=== RECORDS FOR THE EXERCISE ===
=== Section Start ===

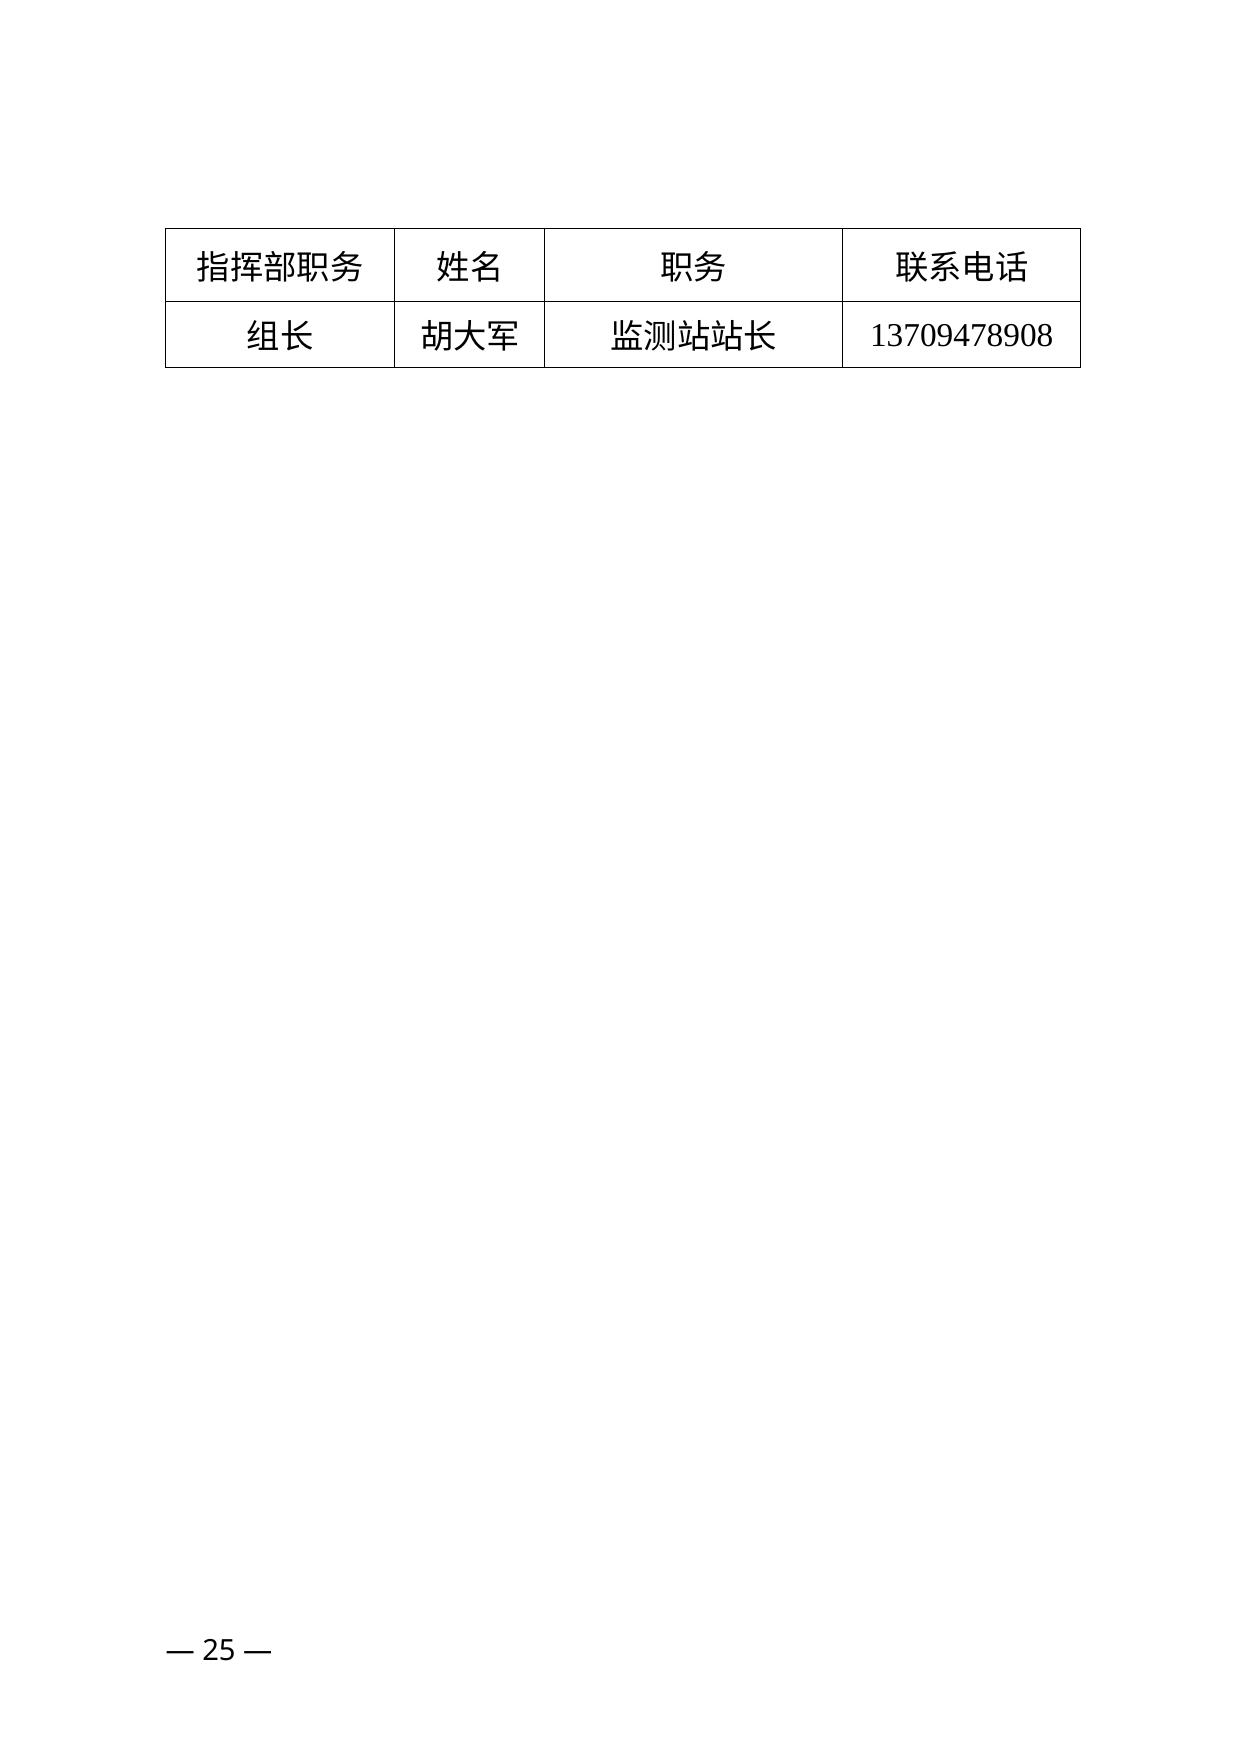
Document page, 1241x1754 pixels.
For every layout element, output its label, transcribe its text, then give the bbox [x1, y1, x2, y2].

table_header 指挥部职务 [166, 229, 394, 301]
table_header 职务 [545, 229, 842, 301]
table_header 联系电话 [843, 229, 1080, 301]
table_cell 13709478908 [843, 302, 1080, 367]
table_cell 监测站站长 [545, 302, 842, 367]
table_header 姓名 [395, 229, 544, 301]
table_cell 组长 [166, 302, 394, 367]
table_cell 胡大军 [395, 302, 544, 367]
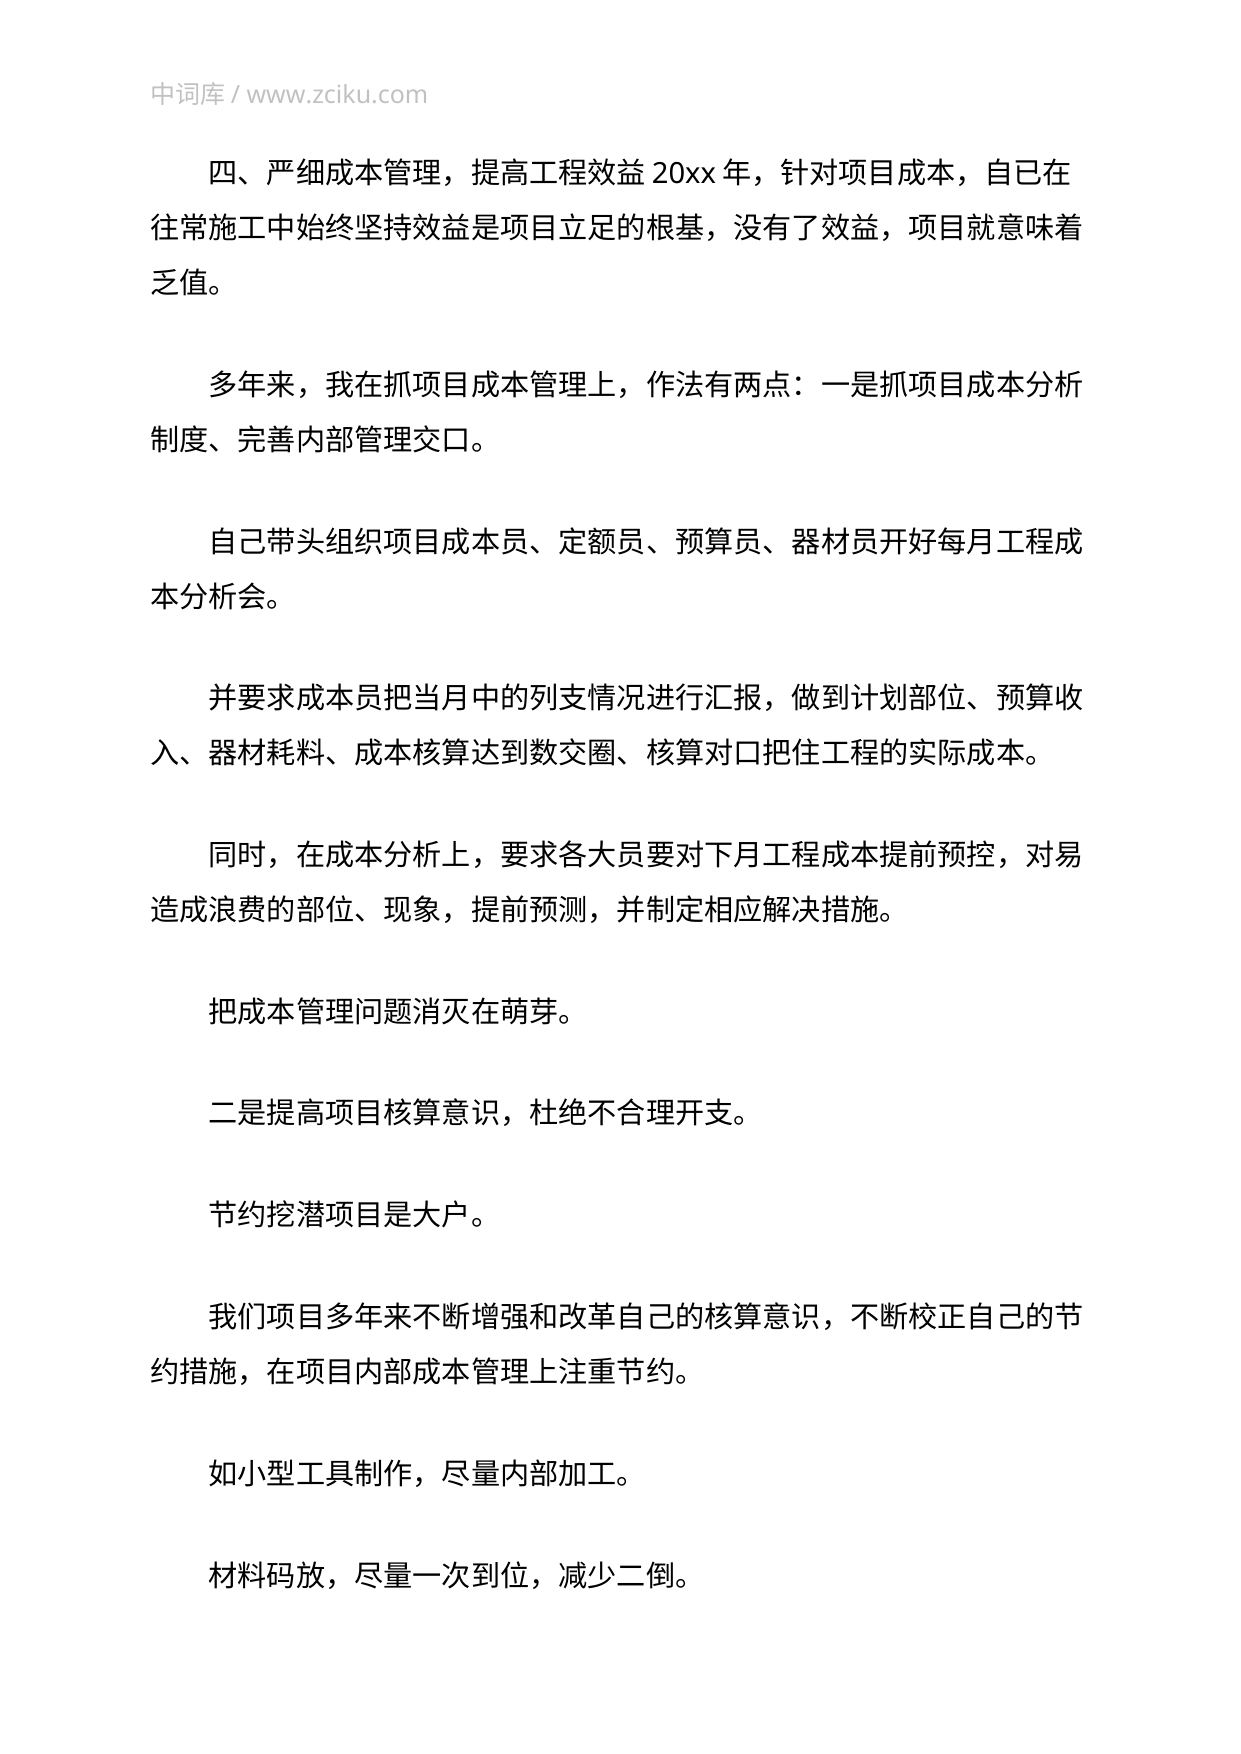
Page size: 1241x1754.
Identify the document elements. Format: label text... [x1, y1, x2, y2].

text 多年来，我在抓项目成本管理上，作法有两点：一是抓项目成本分析制度、完善内部管理交口。 [150, 362, 1090, 459]
text 材料码放，尽量一次到位，减少二倒。 [150, 1552, 1090, 1594]
text 如小型工具制作，尽量内部加工。 [150, 1450, 1090, 1493]
text 节约挖潜项目是大户。 [150, 1192, 1090, 1234]
text 同时，在成本分析上，要求各大员要对下月工程成本提前预控，对易造成浪费的部位、现象，提前预测，并制定相应解决措施。 [150, 832, 1090, 929]
text 把成本管理问题消灭在萌芽。 [150, 988, 1090, 1031]
text 并要求成本员把当月中的列支情况进行汇报，做到计划部位、预算收入、器材耗料、成本核算达到数交圈、核算对口把住工程的实际成本。 [150, 675, 1090, 772]
text 自己带头组织项目成本员、定额员、预算员、器材员开好每月工程成本分析会。 [150, 518, 1090, 616]
text 我们项目多年来不断增强和改革自己的核算意识，不断校正自己的节约措施，在项目内部成本管理上注重节约。 [150, 1294, 1090, 1391]
text 四、严细成本管理，提高工程效益20xx年，针对项目成本，自已在往常施工中始终坚持效益是项目立足的根基，没有了效益，项目就意味着乏值。 [150, 150, 1090, 302]
text 二是提高项目核算意识，杜绝不合理开支。 [150, 1090, 1090, 1132]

=== Section End ===

=== WHAT IS EXPECTED ===
When you repeat the data, keep it exact and drop every picture.

=== FINISHED EXERCISE ===
Document page, 1241x1754 pixels.
For every layout element, output its label, transcribe its text, then give the bbox [x1, y1, x2, y2].

table_header 指挥部职务 [166, 229, 394, 301]
table_header 职务 [545, 229, 842, 301]
table_header 联系电话 [843, 229, 1080, 301]
table_cell 13709478908 [843, 302, 1080, 367]
table_cell 监测站站长 [545, 302, 842, 367]
table_header 姓名 [395, 229, 544, 301]
table_cell 组长 [166, 302, 394, 367]
table_cell 胡大军 [395, 302, 544, 367]
Page size: 1241x1754.
Identify the document elements. Format: label text... [x1, y1, x2, y2].

text 多年来，我在抓项目成本管理上，作法有两点：一是抓项目成本分析制度、完善内部管理交口。 [150, 362, 1090, 459]
text 材料码放，尽量一次到位，减少二倒。 [150, 1552, 1090, 1594]
text 如小型工具制作，尽量内部加工。 [150, 1450, 1090, 1493]
text 节约挖潜项目是大户。 [150, 1192, 1090, 1234]
text 同时，在成本分析上，要求各大员要对下月工程成本提前预控，对易造成浪费的部位、现象，提前预测，并制定相应解决措施。 [150, 832, 1090, 929]
text 把成本管理问题消灭在萌芽。 [150, 988, 1090, 1031]
text 并要求成本员把当月中的列支情况进行汇报，做到计划部位、预算收入、器材耗料、成本核算达到数交圈、核算对口把住工程的实际成本。 [150, 675, 1090, 772]
text 自己带头组织项目成本员、定额员、预算员、器材员开好每月工程成本分析会。 [150, 518, 1090, 616]
text 我们项目多年来不断增强和改革自己的核算意识，不断校正自己的节约措施，在项目内部成本管理上注重节约。 [150, 1294, 1090, 1391]
text 四、严细成本管理，提高工程效益20xx年，针对项目成本，自已在往常施工中始终坚持效益是项目立足的根基，没有了效益，项目就意味着乏值。 [150, 150, 1090, 302]
text 二是提高项目核算意识，杜绝不合理开支。 [150, 1090, 1090, 1132]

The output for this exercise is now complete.